• [What is being asked]
Answer these from the 2018 World Open snooker text:
(a) At which venue was the tournament held?
(b) Who won the final, and by what score?
(c) In which city did qualifying take place?

• [Source passage]
---
World Open

Tournament information
- Dates: 6–12 August 2018
- Venue: Yushan No.1 Middle School
- City: Yushan
- Country: China
- Organisation: World Snooker
- Format: Ranking event
- Total prize fund: £735,000
- Winner's share: £150,000
- Highest break: David Gilbert (ENG) (142) Noppon Saengkham (THA) (142)

Final
- Champion: Mark Williams (WAL)
- Runner-up: David Gilbert (ENG)
- Score: 10–9

= 2018 World Open (snooker) =

The 2018 HongRuiMa Yushan World Open was a professional ranking snooker tournament that took place between 6 and 12 August 2018 in Yushan, China. It was the second ranking event of the 2018/19 season.

Qualifying took place between 6–9 July in Preston. Ding Junhui was the defending champion, who defeated Kyren Wilson 10–3 in the 2017 World Open final, but lost 4–5 to Robert Milkins in the last 32 of the 2018 event.
---
• [Provided records]
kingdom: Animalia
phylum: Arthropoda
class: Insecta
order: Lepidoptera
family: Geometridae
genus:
---
• [Solved exercise]
(a) Yushan No.1 Middle School
(b) Mark Williams, 10–9
(c) Preston